PLAN_PATH = pathlib.Path("/sandbox/plan.json")

def explore_and_plan(issue_text: str) -> dict:
    system = (
        "You are a senior engineer triaging a bug. Use search_symbol, "
        "list_dir, and read_file to locate the relevant code. Do NOT guess "
        "at file contents — read them. When confident, call record_plan with "
        "the files you will edit, your understanding of the bug, and the fix "
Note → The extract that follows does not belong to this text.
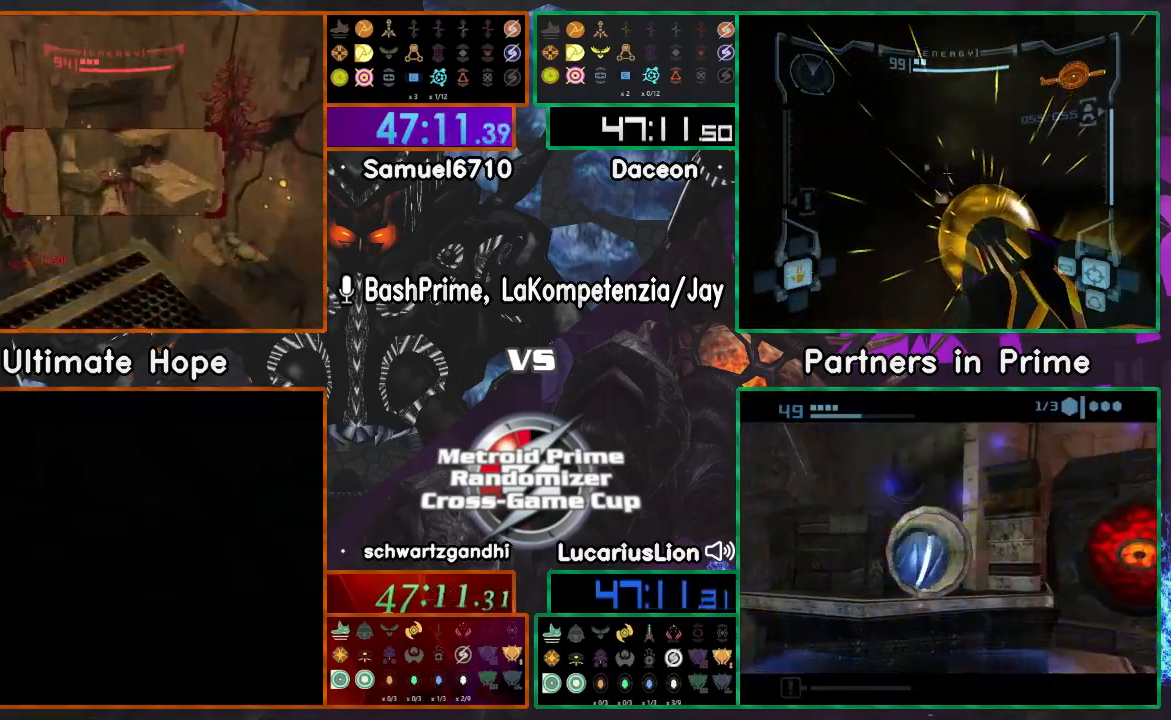
{"buttons": [], "left_stick": "up", "right_stick": "center"}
        "approach. Read only what you need; the repo is large."
    )
    messages = [{"role": "user", "content": f"Issue:\n{issue_text}"}]
    while True:
        resp = call_model(system, EXPLORE_TOOLS, messages)   # search/list/read/record_plan
        if resp.stop_reason != "tool_use":
            continue
        messages.append({"role": "assistant", "content": resp.content})
        results = []
        plan = None
        for block in resp.content:
            if block.type != "tool_use":
                continue
            if block.name == "record_plan":
                plan = block.input          # {"files":[...], "bug":"...", "fix":"..."}
            else:
                results.append(run_explore_tool(block))
        if plan is not None:
            # Checkpoint: survives a crash so W22's implement stage can resume.
            PLAN_PATH.write_text(json.dumps(plan, indent=2))
            return plan
        messages.append({"role": "user", "content": results})
The plan is a forced structured output (record_plan is a tool schema, per Module 1) so downstream stages get a typed object, not prose. Persisting it to disk is the checkpoint the README requires: exploration is the expensive part, and a crash during implementation should resume from the plan rather than re-explore. The system prompt's 'do NOT guess, read them' instruction is load-bearing — hallucinated file contents are a top failure mode for coding agents.
Key takeaways
  • An issue-to-PR agent is the strongest single portfolio piece; it exercises every prior module.
  • Scope narrowly and honestly ('simple bug-fix issues, Python repos <10k LOC') — precise scoping signals seniority.
  • Six stages: input → explore → implement (sandboxed) → verify → deliver (HITL) → observe/evaluate.
  • The context window can't hold the repo; exploration is a retrieval problem.
  • Prefer agentic grep-and-read (seeded by optional semantic search) — bugs are about specific symbols and call sites.
  • Constrain all file paths to the repo, window reads, and checkpoint the plan so implementation can resume.